In the VSM arm, infants were more likely to be up-to-date vs infants in the UC arm.

HealthDay News — Providing women with web-based vaccine information with social media applications during pregnancy is associated with a greater proportion of infants up-to-date on their vaccines, according to a study published in Pediatrics.

Jason M. Glanz, PhD, from Kaiser Permanente Colorado in Denver, and colleagues randomly assigned 888 pregnant women (in a 3-to-2-to-1 ratio) to a website with vaccine information and interactive social media components (VSM), a website with vaccine information (VI), or usual care (UC) in order to assess whether the interventions increase early childhood immunization from birth to age 200 days.

The researchers found that mean ranks for days undervaccinated were significantly lower in the VSM arm vs UC (P =.02), but not statistically different between the VI and UC (P =.08) or the VSM and VI arms (P =.63). 

The proportions of infants up-to-date at age 200 days were 92.5 in the VSM arm, 91.3 in the VI arm, and 86.6 in the UC group. In the VSM arm, infants were more likely to be up-to-date vs infants in the UC arm (odds ratio [OR], 1.92; 95% confidence interval [CI], 1.07 to 3.47). However, up-to-date status did not statistically differ between the VI and UC arms (OR, 1.62; 95% CI, 0.87 to 3) or between the VSM and VI arms (OR, 1.19, 95% CI, 0.7 to 2.03).

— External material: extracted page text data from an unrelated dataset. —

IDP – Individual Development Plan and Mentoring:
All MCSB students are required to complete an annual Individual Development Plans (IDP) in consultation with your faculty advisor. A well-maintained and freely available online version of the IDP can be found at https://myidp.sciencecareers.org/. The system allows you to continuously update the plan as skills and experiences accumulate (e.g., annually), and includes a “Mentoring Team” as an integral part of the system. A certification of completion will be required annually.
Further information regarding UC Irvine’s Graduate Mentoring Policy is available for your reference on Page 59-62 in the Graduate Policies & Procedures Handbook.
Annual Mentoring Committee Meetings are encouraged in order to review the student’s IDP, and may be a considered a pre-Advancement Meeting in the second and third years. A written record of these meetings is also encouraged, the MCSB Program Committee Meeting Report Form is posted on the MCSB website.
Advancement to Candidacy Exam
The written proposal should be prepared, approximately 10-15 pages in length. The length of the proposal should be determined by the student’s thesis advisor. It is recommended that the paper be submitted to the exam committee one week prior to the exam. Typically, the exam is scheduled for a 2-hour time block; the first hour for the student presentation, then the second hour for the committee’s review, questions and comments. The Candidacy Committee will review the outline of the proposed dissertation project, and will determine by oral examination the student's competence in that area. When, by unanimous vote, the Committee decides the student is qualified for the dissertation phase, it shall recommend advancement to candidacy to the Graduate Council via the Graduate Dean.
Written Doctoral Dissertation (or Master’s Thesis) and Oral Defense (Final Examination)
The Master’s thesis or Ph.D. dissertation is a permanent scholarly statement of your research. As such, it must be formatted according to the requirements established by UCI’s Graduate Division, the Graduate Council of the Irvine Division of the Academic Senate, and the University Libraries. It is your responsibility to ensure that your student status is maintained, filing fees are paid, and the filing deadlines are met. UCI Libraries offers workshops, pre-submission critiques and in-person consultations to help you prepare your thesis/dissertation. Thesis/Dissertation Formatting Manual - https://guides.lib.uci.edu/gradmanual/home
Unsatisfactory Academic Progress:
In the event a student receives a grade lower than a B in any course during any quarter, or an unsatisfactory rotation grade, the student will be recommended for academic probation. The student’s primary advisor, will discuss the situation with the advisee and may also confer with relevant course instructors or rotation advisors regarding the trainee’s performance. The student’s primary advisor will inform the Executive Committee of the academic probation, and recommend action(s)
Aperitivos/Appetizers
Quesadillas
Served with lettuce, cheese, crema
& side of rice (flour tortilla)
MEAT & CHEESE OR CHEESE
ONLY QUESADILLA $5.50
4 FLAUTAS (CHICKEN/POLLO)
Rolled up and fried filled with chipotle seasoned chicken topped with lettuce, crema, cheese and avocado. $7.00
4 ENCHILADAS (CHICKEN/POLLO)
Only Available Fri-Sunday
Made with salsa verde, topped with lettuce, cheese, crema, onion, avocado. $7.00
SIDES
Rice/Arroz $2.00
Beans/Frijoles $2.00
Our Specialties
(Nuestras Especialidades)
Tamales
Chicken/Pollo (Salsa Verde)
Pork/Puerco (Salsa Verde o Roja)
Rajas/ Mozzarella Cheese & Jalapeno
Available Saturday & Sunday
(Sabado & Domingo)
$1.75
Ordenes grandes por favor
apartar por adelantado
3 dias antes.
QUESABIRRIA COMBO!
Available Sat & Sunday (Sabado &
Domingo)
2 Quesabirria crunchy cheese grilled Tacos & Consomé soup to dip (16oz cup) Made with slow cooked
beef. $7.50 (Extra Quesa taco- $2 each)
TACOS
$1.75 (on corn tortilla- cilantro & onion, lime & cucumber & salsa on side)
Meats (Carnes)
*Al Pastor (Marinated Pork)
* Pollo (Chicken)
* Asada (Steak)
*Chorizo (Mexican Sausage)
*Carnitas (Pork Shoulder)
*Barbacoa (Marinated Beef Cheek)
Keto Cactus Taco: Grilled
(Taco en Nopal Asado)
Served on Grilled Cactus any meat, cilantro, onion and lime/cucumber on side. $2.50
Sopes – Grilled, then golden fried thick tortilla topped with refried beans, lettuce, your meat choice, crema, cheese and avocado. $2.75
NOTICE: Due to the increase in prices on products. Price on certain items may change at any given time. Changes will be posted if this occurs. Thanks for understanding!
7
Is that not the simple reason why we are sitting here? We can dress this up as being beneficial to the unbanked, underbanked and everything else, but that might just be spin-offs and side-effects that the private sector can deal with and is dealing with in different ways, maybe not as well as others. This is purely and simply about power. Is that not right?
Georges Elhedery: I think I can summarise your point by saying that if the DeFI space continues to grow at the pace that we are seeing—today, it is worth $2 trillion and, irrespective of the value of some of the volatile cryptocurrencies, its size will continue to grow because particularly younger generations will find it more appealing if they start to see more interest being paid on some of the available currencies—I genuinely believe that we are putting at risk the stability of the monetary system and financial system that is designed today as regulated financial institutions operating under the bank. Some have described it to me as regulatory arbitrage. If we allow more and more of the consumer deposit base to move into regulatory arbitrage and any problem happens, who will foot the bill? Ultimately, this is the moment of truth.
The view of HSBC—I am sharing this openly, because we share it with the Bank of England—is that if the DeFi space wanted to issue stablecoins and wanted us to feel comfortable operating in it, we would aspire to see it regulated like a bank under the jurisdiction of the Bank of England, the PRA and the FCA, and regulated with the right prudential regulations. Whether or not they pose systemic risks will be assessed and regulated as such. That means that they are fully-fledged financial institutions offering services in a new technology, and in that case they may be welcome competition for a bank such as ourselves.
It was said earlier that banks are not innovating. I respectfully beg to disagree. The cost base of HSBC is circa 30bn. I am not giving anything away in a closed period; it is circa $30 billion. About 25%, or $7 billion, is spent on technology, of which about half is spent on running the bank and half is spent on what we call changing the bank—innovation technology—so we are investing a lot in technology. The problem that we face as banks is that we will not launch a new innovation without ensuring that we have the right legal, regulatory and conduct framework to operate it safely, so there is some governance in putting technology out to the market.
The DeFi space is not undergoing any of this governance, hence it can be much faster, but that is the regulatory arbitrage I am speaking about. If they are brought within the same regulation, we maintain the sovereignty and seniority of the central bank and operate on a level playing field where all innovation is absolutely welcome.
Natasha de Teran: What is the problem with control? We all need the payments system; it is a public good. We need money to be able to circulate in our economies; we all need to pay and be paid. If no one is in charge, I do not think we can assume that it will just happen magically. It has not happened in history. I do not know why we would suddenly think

"Providing web-based vaccine information with social media applications during pregnancy can positively influence parental vaccine behaviors," conclude the authors.

Reference

Glanz JM, Wagner NM, Narwaney K, et al. Web-based social media intervention to increase vaccine acceptance: a randomized controlled trial [published online November 6, 2017]. Pediatrics. doi: 10.1542/peds.2017-1117.